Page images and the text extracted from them
|---|
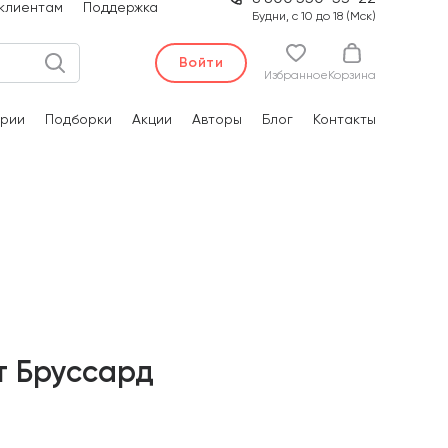
клиентам
Поддержка
Будни, с 10 до 18 (Мск)
Войти
Избранное
Корзина
рии
Подборки
Акции
Авторы
Блог
Контакты
т Бруссард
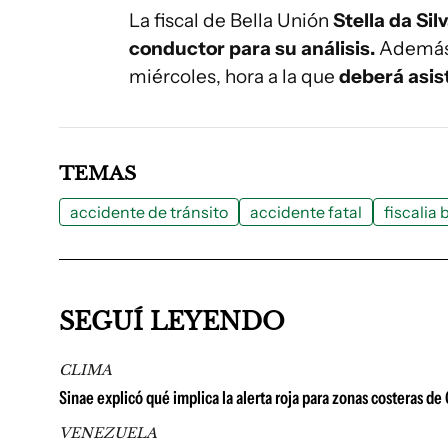
La fiscal de Bella Unión
Stella da Sil
conductor para su análisis.
Ademá
miércoles, hora a la que
deberá asisti
TEMAS
accidente de tránsito
accidente fatal
fiscalia 
SEGUÍ LEYENDO
CLIMA
Sinae explicó qué implica la alerta roja para zonas costeras d
VENEZUELA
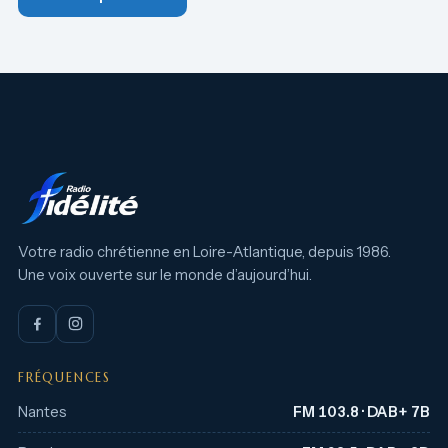
Votre radio chrétienne en Loire-Atlantique, depuis 1986.
Une voix ouverte sur le monde d’aujourd’hui.
FRÉQUENCES
Nantes
FM 103.8 · DAB+ 7B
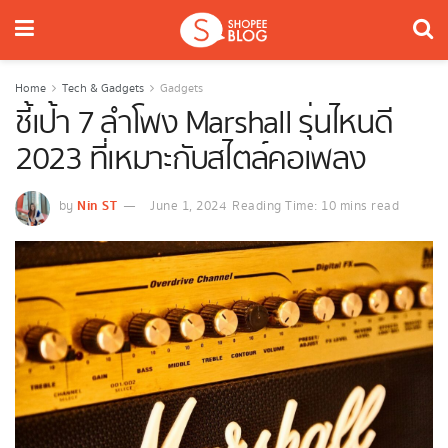
Home
Tech & Gadgets
Gadgets
ชี้เป้า 7 ลำโพง Marshall รุ่นไหนดี
2023 ที่เหมาะกับสไตล์คอเพลง
Nin ST
by
June 1, 2024
Reading Time: 10 mins read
|---|
TASK ITEM
Please output the lines exactly as they appear above, starting with the line containing "Votre radio chrétienne" and continuing through the final line, both ends included. Leave the pictures out of your answer.

RESPONSE TO THIS EXERCISE
Votre radio chrétienne en Loire-Atlantique, depuis 1986.
Une voix ouverte sur le monde d’aujourd’hui.
FRÉQUENCES
Nantes
FM 103.8 · DAB+ 7B
Home
Tech & Gadgets
Gadgets
ชี้เป้า 7 ลำโพง Marshall รุ่นไหนดี
2023 ที่เหมาะกับสไตล์คอเพลง
Nin ST
by
June 1, 2024
Reading Time: 10 mins read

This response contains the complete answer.